Les coordinations et la tâche difficile mais indispensable de mettre sur pied une direction démocratique

Mis en ligne le 25 avril 2006 Convergences Politique

Le mouvement a été depuis le début organisé en assemblées générales (AG). Sa progression puis son déclin se sont mesurés à leur fréquentation. Les premières journées nationales (7 février, puis 7 mars) ont été décidées par les syndicats des étudiants et des salariés. Mais très vite, les AG se sont donné les moyens de se coordonner pour proposer un calendrier, des revendications et discuter des problèmes politiques et organisationnels posés par le mouvement.

Ainsi dès le 18 février une coordination nationale se met en place, à l’initiative des JCR (organisation de jeunesse liée à la LCR). Elle se tiendra désormais tous les week-ends. Les universités y sont représentées par des délégués mandatés par les AG, à raison de 7 par site bloqué ou en grève et de 3 par site mobilisé. Le nombre de sites représentés ne cessera de croître pour atteindre 120 à Lyon, le 8 avril.

L’organisation du mouvement appartenait ainsi en théorie aux grévistes eux-mêmes, en tout cas à la frange la plus mobilisée. Même si la coordination n’était pas le premier sujet d’intérêt, surtout dans les facs peu mobilisées, personne n’a remis en cause son existence, pas même les socialistes de l’UNEF. Seule une petite minorité de facs l’a boycottée, notamment Poitiers ou Brest.

Une impulsion pour les débats dans les AG

Au fur et à mesure que le mouvement s’étendait et que les AG s’étoffaient, la coordination a pesé de plus en plus chez les étudiants. À Rennes le 18 février puis à Toulouse le 25, une plate-forme de revendications a été définie. Elle a été discutée et amendée dans la plupart des AG [1]. C’est cela qui a permis la diffusion dans les facs des revendications principales : retrait de l’ensemble de la loi « égalité des chances » et du CNE.

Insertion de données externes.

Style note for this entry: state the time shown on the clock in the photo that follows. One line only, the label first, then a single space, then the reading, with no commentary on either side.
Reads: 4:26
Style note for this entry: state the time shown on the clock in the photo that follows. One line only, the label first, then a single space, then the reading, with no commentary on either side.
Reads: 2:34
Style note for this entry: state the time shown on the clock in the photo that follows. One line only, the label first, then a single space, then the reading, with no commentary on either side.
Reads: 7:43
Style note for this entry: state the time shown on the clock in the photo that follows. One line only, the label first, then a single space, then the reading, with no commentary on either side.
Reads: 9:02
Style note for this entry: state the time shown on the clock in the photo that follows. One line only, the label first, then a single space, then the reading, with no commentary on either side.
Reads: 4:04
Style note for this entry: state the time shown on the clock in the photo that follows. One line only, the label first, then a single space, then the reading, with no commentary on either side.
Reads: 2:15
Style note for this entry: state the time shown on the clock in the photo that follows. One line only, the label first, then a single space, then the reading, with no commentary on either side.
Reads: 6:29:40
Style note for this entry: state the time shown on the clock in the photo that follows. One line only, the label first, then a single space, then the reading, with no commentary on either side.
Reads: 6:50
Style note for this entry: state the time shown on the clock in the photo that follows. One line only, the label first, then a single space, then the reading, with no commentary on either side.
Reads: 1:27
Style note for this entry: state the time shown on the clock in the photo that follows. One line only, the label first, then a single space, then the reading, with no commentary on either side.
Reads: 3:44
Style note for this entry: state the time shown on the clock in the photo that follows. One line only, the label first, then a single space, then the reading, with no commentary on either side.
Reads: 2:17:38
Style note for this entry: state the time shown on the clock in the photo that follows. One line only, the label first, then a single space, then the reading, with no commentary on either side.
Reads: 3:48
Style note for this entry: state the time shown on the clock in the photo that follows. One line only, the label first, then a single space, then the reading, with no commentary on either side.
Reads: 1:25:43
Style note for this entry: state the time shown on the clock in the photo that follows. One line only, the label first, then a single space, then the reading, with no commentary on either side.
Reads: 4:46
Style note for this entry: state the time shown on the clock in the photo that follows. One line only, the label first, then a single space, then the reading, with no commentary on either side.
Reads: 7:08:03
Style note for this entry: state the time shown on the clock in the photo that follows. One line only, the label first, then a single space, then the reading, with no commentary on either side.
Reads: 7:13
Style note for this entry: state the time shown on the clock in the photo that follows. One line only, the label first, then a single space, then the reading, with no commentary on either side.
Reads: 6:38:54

Les médias ont prétendu, après le 10 avril, que ces revendications auraient été précipitamment ajoutées au lendemain du retrait du CPE. Preuve seulement que depuis des semaines ils n’avaient pas accordé beaucoup d’attention aux décisions des structures que s’était données le mouvement (coordinations nationale, locales et AG) pour la porter presque uniquement sur les seuls syndicats officiels. Une des raisons sans doute pour lesquelles beaucoup de salariés sympathisants, et même des lycéens, n’avaient entendu parlé que d’un mouvement anti-CPE... L’axe essentiel qui ressortait des travaux de toutes les coordinations était pourtant bien : il faut construire un mouvement d’ensemble contre la précarité.

Une impulsion pour le mouvement d’ensemble

Difficile de mesurer l’effet réel des appels hebdomadaires de la coordination nationale proposant des pistes pour l’extension de la lutte. En revanche, il est facile de mesurer que c’était en phase avec les aspirations des grévistes. Si beaucoup de lycées ont rejoint d’eux-mêmes le mouvement, de nombreux établissements ont été débrayés par les étudiants qui voulaient accélérer le processus. De même la propagande en direction des salariés n’a fait que prendre de l’ampleur au fur et à mesure : diffusions de tracts, actions communes, participation des représentants étudiants aux intersyndicales, tentatives de mettre en place des AG « interprofessionnelles », c’est-à-dire réunissant étudiants et salariés.

La coordination nationale n’a pas su s’imposer au niveau des médias (en partie à cause des préjugés à l’encontre de la presse d’une partie de ses membres, mais pas seulement). Elle n’en a pas moins joué le rôle d’une des directions du mouvement. C’est elle qui a appelé aux journées du 16 et du 23 mars, qui ont rassemblé 125 000 puis 250 000 étudiants et lycéens. C’est elle qui a appelé aux blocages des axes routiers et ferroviaires qui ont connu le succès que l’on sait début avril. C’est elle aussi qui, la première, a appelé au 4 avril et proposé aux syndicats d’en faire une nouvelle journée de grève et de manifestations.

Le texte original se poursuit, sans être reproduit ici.